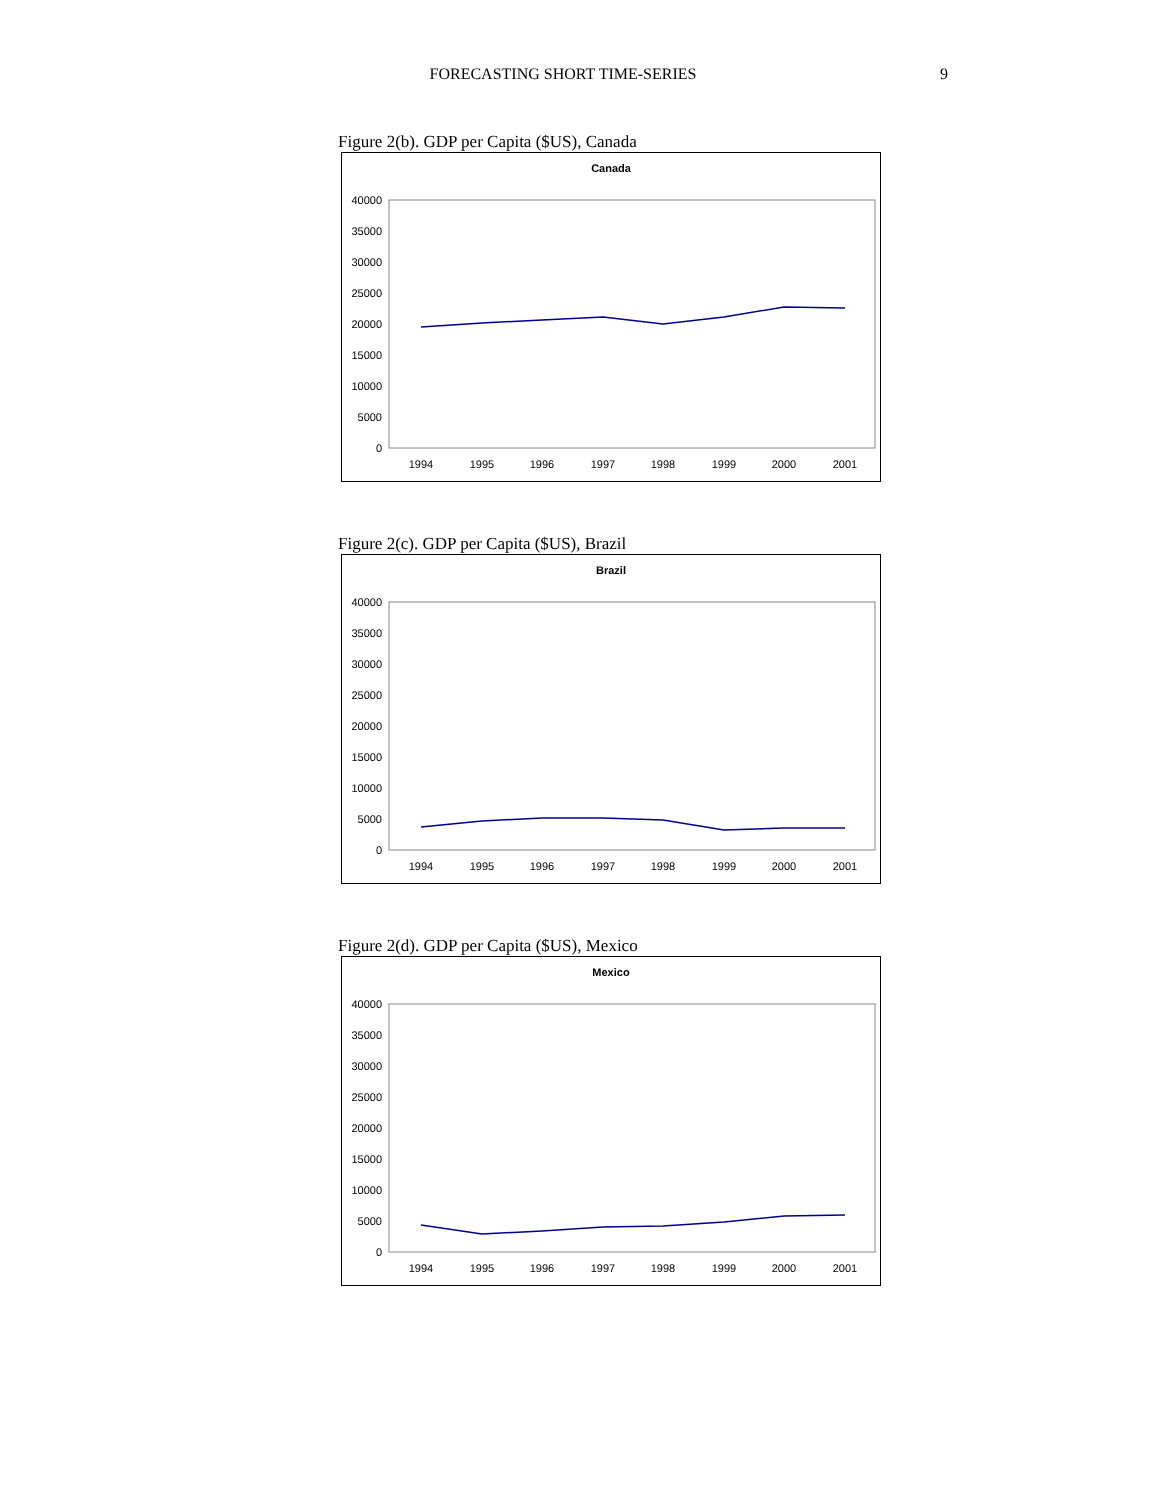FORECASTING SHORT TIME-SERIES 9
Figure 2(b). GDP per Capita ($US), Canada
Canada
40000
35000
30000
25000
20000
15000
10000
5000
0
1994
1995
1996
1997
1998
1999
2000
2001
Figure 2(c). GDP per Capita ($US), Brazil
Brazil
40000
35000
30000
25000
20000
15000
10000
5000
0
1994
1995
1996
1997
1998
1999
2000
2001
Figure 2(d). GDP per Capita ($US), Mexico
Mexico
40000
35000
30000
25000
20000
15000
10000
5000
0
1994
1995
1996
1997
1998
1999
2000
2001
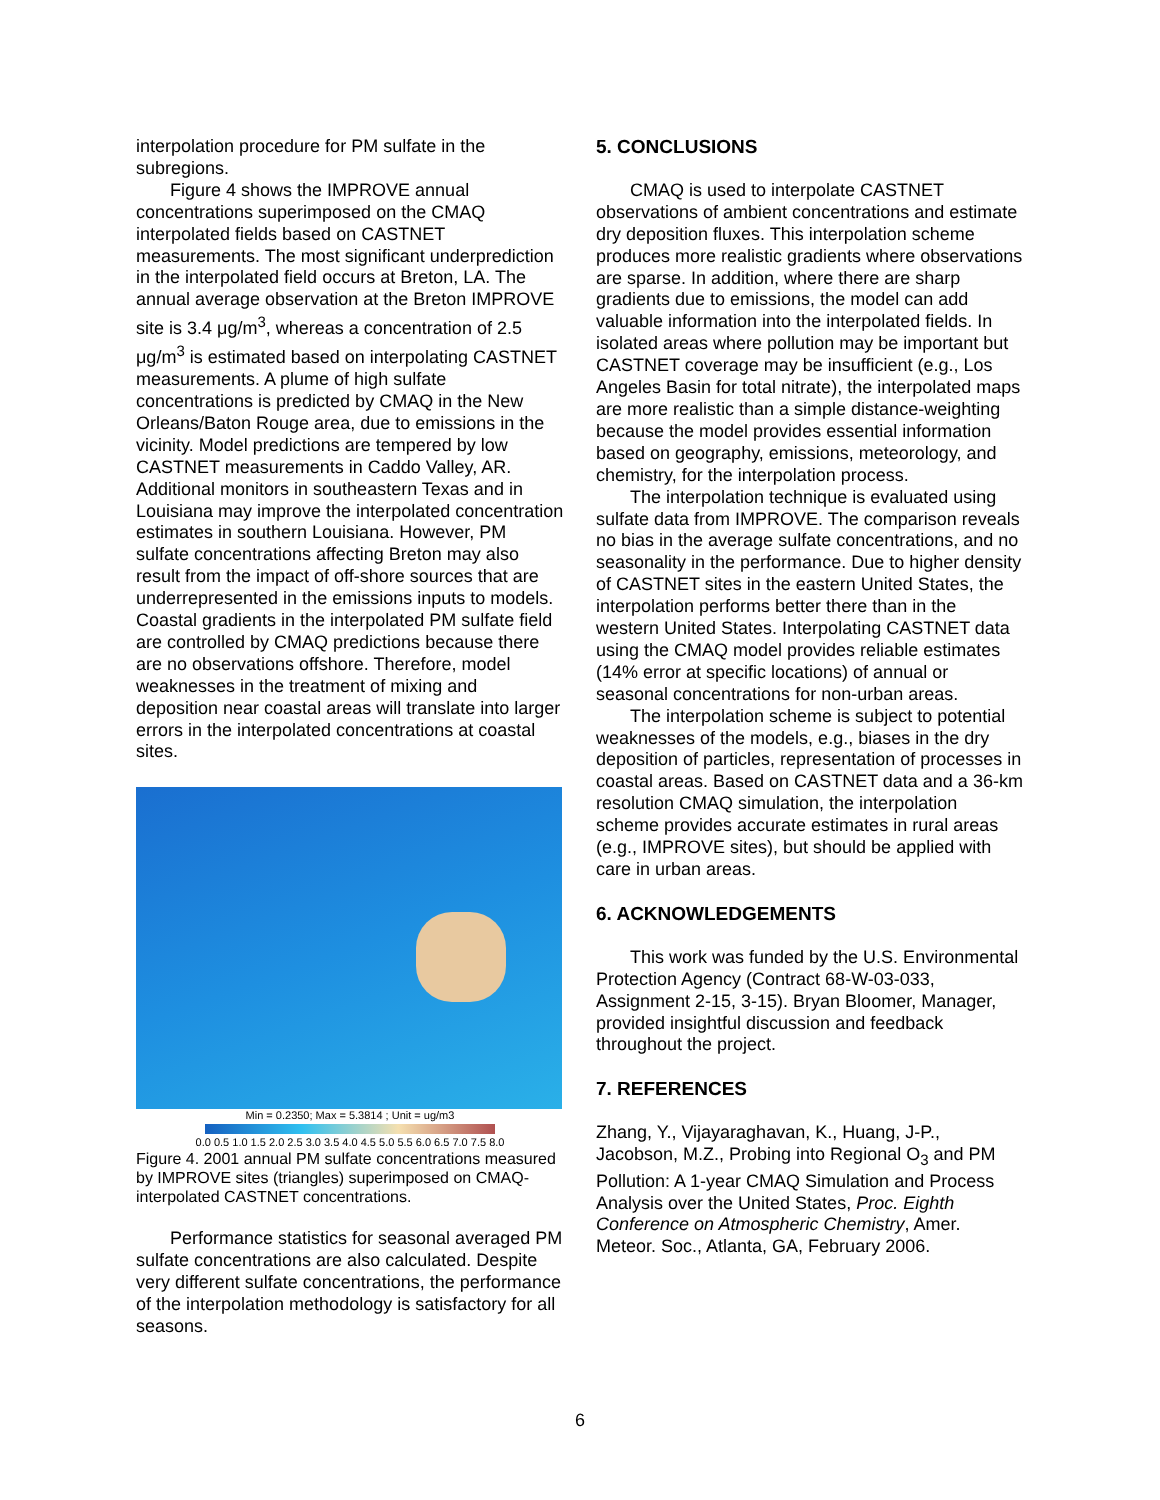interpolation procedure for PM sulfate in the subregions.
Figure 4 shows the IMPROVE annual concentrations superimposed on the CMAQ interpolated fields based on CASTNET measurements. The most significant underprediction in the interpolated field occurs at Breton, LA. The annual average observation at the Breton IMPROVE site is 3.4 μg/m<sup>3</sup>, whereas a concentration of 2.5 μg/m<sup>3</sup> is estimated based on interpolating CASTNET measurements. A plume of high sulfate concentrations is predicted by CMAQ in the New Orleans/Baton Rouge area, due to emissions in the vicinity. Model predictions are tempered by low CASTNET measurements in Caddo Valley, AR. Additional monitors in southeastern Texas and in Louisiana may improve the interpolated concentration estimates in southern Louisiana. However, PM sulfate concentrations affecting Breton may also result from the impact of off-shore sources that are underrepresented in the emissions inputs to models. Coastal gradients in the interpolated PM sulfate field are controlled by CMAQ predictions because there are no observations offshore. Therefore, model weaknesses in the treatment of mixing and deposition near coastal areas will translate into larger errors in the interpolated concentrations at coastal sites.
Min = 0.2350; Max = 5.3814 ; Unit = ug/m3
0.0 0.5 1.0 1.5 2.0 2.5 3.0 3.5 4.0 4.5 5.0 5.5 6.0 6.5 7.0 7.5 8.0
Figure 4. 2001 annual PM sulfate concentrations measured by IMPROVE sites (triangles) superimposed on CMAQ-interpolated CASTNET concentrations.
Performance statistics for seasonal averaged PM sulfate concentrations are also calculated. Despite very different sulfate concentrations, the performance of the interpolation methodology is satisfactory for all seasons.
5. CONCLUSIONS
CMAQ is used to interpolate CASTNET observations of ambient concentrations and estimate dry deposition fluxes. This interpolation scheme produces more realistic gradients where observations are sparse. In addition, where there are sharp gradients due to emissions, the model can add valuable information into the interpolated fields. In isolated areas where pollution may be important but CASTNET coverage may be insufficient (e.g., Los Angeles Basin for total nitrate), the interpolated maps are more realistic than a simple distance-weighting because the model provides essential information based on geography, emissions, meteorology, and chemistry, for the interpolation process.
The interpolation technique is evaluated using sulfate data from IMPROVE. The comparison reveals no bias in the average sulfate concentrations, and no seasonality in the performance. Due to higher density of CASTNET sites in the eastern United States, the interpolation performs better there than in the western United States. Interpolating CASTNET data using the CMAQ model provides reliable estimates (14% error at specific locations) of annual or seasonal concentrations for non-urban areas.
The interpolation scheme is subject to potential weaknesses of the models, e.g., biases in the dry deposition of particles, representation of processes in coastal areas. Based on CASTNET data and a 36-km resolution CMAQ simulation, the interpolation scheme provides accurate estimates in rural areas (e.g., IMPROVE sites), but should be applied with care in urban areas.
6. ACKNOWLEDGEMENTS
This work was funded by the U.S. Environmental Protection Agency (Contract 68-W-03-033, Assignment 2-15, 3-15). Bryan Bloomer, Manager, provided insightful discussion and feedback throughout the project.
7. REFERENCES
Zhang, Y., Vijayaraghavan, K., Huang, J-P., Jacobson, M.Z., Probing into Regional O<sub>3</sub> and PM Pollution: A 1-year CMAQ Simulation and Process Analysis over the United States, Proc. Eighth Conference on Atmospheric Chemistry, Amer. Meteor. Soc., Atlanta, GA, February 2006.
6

---

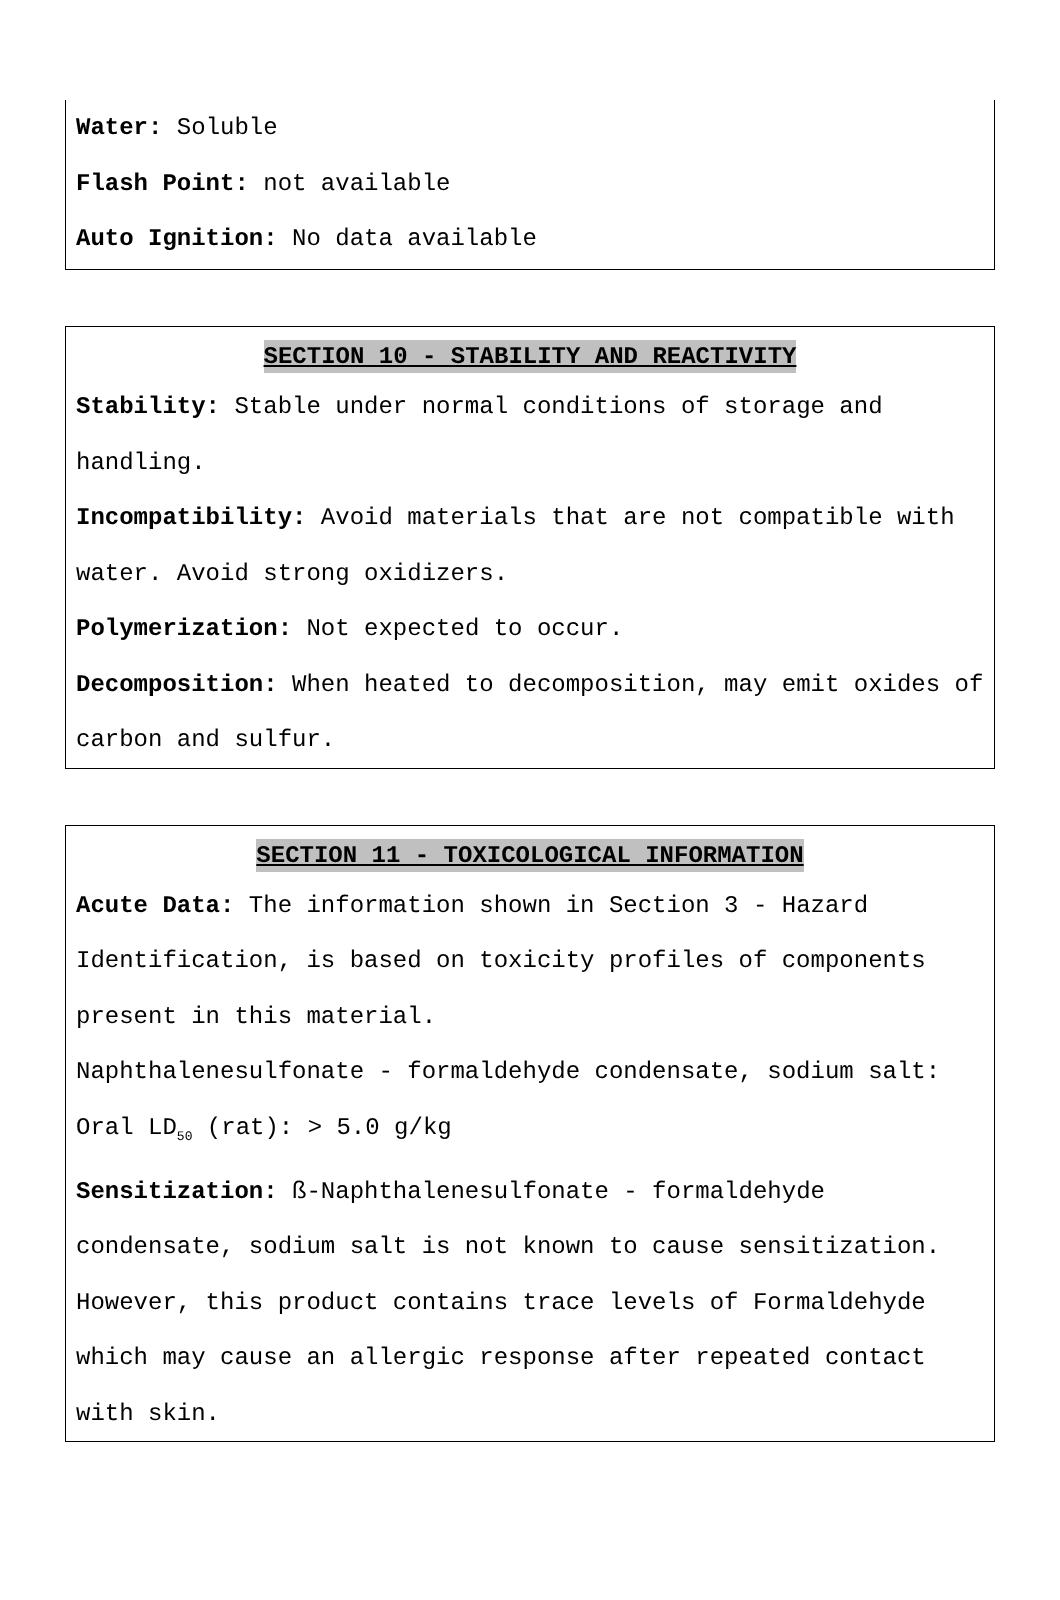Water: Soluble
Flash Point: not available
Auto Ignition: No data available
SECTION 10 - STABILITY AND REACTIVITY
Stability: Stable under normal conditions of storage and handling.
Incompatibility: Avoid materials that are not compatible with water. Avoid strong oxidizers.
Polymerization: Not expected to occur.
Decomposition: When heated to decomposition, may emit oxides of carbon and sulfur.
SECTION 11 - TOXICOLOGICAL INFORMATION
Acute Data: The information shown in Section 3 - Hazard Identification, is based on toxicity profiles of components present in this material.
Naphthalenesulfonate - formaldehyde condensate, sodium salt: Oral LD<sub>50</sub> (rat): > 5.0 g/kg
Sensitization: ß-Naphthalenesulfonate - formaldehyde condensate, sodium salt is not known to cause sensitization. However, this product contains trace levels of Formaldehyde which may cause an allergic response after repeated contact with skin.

- **INSTRUCTIONS FOR THE TASK**: Within the material above, transcribe exactly the lines that run from the line holding "SECTION 10 - STABILITY AND REACTIVITY" through the line holding "Polymerization: Not expected to occur.".

- **RESPONSE AREA**:
SECTION 10 - STABILITY AND REACTIVITY
Stability: Stable under normal conditions of storage and handling.
Incompatibility: Avoid materials that are not compatible with water. Avoid strong oxidizers.
Polymerization: Not expected to occur.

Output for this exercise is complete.